Keeping chaos at bay in the distributed world, one cluster at a time
Kafka is an ever-evolving distributed streaming platform. It is the current go-to solution for building maintainable, extendable and scalable data pipelines. If you are not too familiar with it, make sure to first check out my other article — A Thorough Introduction To Apache Kafka.
Continuing from that article, I thought it would be beneficial if we took a bit more time to dive into some of the internal workings of Kafka itself.
Today I want to introduce you to the notion of a controller — the workhorse node of a Kafka cluster — the one who keeps the distributed cluster healthy and functioning.
A distributed system must be coordinated. If some event happens, the nodes in the system must react in an organized way. In the end, somebody needs to decide on how the cluster reacts and instruct the brokers to do something.
That somebody is called a Controller. A controller is not too complex — it is a normal broker that simply has additional responsibility.

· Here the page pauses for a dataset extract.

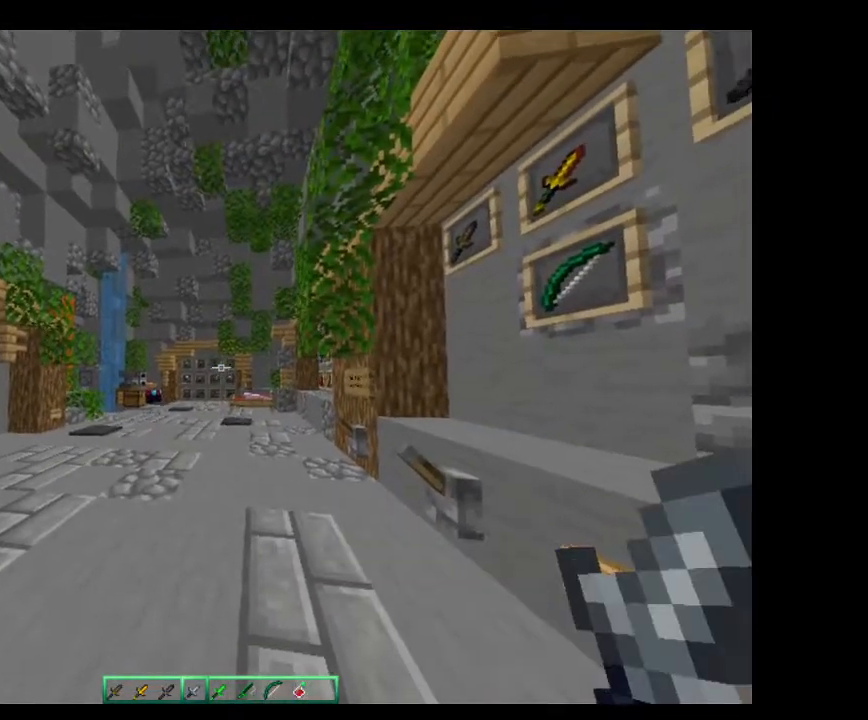
{"keys": [], "mouse": [], "events": []}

That means it still leads partitions, has writes/reads going through it and replicates data.
The most important part of that additional responsibility is keeping track of nodes in the cluster and appropriately handling nodes that leave, join or fail. This includes rebalancing partitions and assigning new partition leaders.
There is always exactly one controller broker in a Kafka cluster.
A Controller broker has numerous extra responsibilities. These are mainly administrative actions, to name a few — create/delete a topic, add partitions (and assign them leaders) and deal with situations in which brokers leave the cluster.
Handle a node leaving the cluster
When a node leaves the Kafka cluster, either due to a failure or intentional shutdown, the partitions that it was a leader for will become unavailable (remember that clients only read from/write to partition leaders). Thus, to minimize downtime, it is important to find substitute leaders as quickly as possible.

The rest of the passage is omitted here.